La ‘aqéda constitue l’un des plus grands moments de l’histoire d’Abraham. Dieu lui demande d’accepter la plus dure des épreuves. Cette épreuve était destinée à créer entre Abraham et Isaac des liens privilégiés. Dieu veut faire découvrir à Abraham qui est Isaac. Au début de ce passage, Rachi pose la question : « Pourquoi Dieu dit-Il : “ton fils, ton unique, celui que tu aimes, Isaac” ? » Le Midrach[9] répond qu’Abraham n’a pas compris tout de suite lorsque Dieu lui a dit « ton fils », il a dit : « J’en ai deux » ; lorsque Dieu lui a dit « ton unique », il a répondu : « chacun est unique pour sa mère » ; et lorsque Dieu a dit « celui que tu aimes », il précise « Je les aime tous les deux. » Alors Dieu lui a crié : « Isaac », pour enseigner à Abraham : « c’est Isaac que tu dois aimer, c’est Isaac qui est ton unique, c’est Isaac qui est ton fils. Va, élève-le en holocauste ! » C’est alors qu’Abraham comprend quelle sera sa tâche[10] : « Il prit avec Isaac, son fils, deux jeunes gens. » Ces deux jeunes gens étaient, selon Rachi, d’après Béréchit Rabba, Ismaël et Eliézer. Le Midrach raconte ensuite que, lorsqu’Abraham s’approche de l’endroit indiqué par Dieu, cet homme empreint de sainteté qui s’approche de la montagne sainte, de la montagne de Sion, voit, attachée à la montagne, la Présence divine. Il demande aux deux jeunes gens, Ismaël et Eliézer : « Que voyez-vous ? » et ils répondent : « Nous voyons la montagne. » Puis Abraham demande à Isaac : « Que vois-tu mon fils ? » Et Isaac répond : « Je vois la montagne de Dieu. »

**Données**
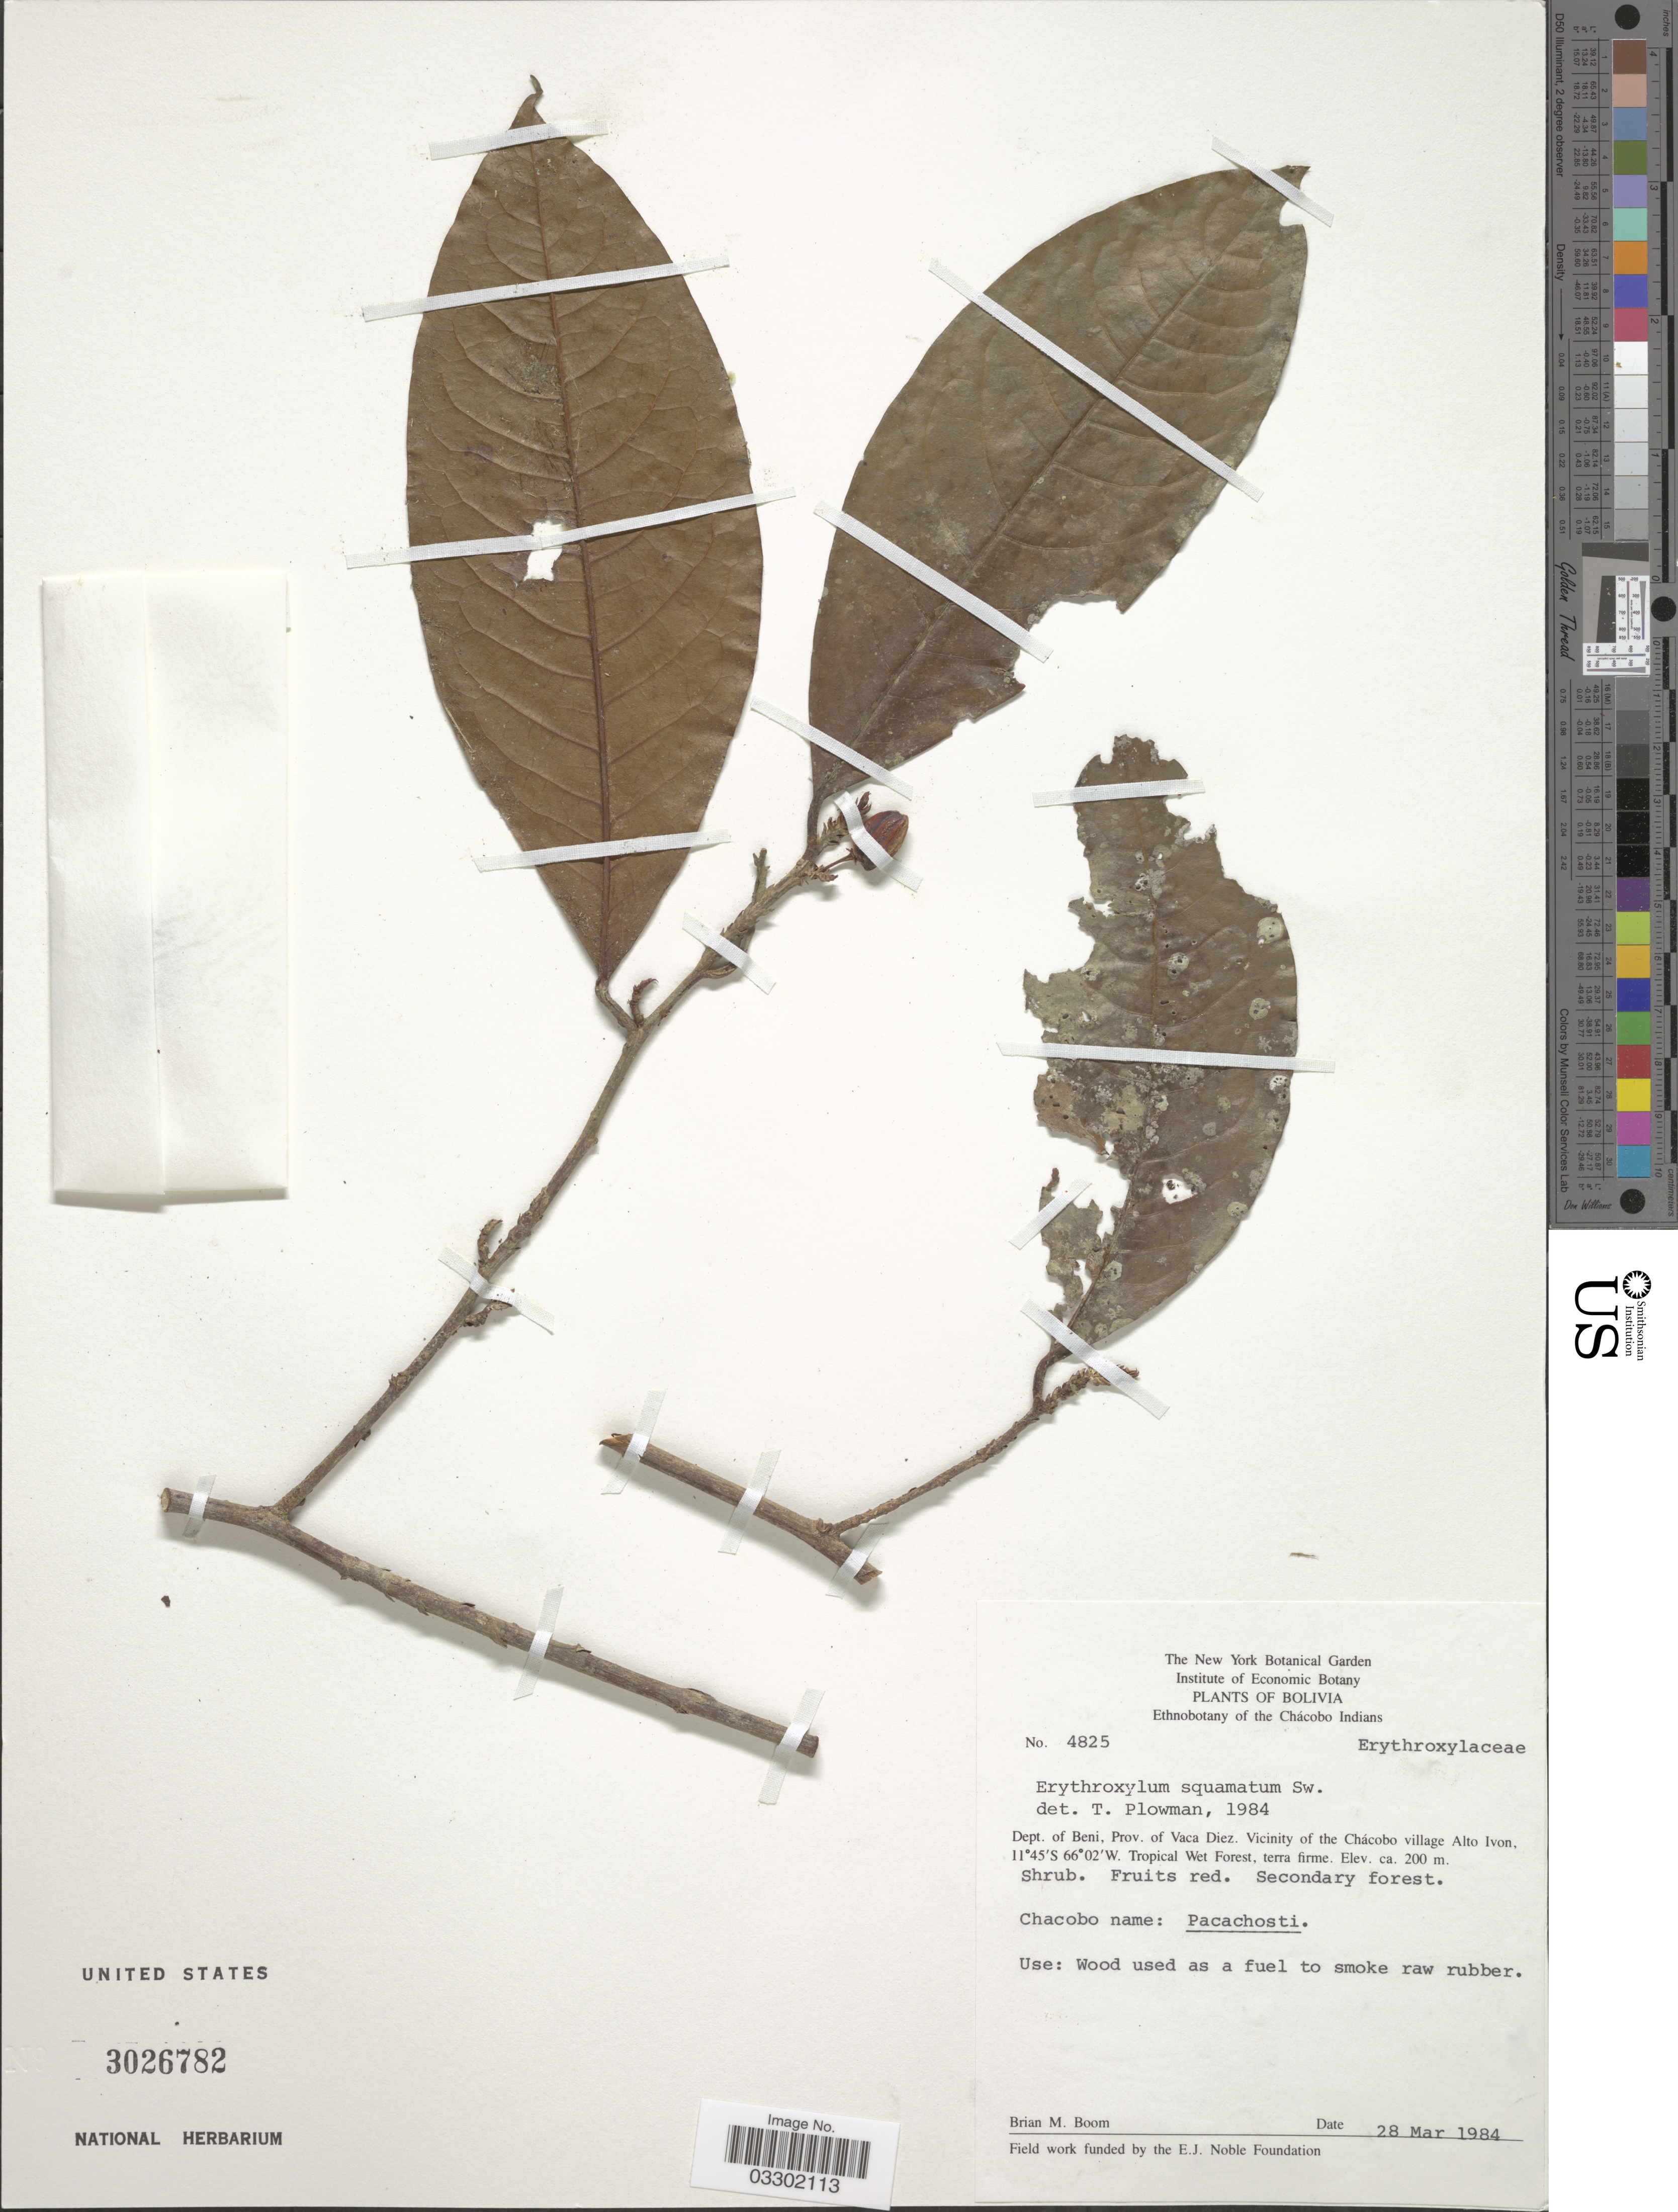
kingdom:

**Objectifs**
a - Dans l'extrait sur la ‘aqéda, qui étaient les deux jeunes gens emmenés avec Isaac, selon Rachi ?
b - Reprenez le texte sur la ‘aqéda après la réponse d'Isaac et poursuivez-le.

**Réponses par consigne**
a - Ismaël et Eliézer.

b -
Abraham comprend enfin totalement, et dit aux deux jeunes gens : « Restez ici avec l’âne, et moi et Isaac, nous irons là-bas. » C’est alors qu’Abraham chemine seul avec Isaac. À deux reprises, la Thora nous dit qu’ils allèrent ensemble, unis dans la même idée de servir Dieu. Abraham se retrouve donc enfin seul avec son fils Isaac pour accomplir la volonté de Dieu. L’holocauste n’est alors plus nécessaire, et un ange dit à Abraham[11] : « Abraham ! Abraham ! Ne touche pas à ton fils Isaac ! »
[1] Genèse xviii, 33.
[2] Zohar i (sur la paracha de Vayéra) 106a.
[3] D’après Exode xxxii, 32.
[4] Genèse xviii, 17.
[5] Ibid., 18-19.
[6] Genèse xxi, 32.
[7] Genèse xxii, 2.
[8] Genèse xvii, 18.
[9] Béréchit Rabba 39, 9 et 55, 7.
[10] Genèse xxii, 3.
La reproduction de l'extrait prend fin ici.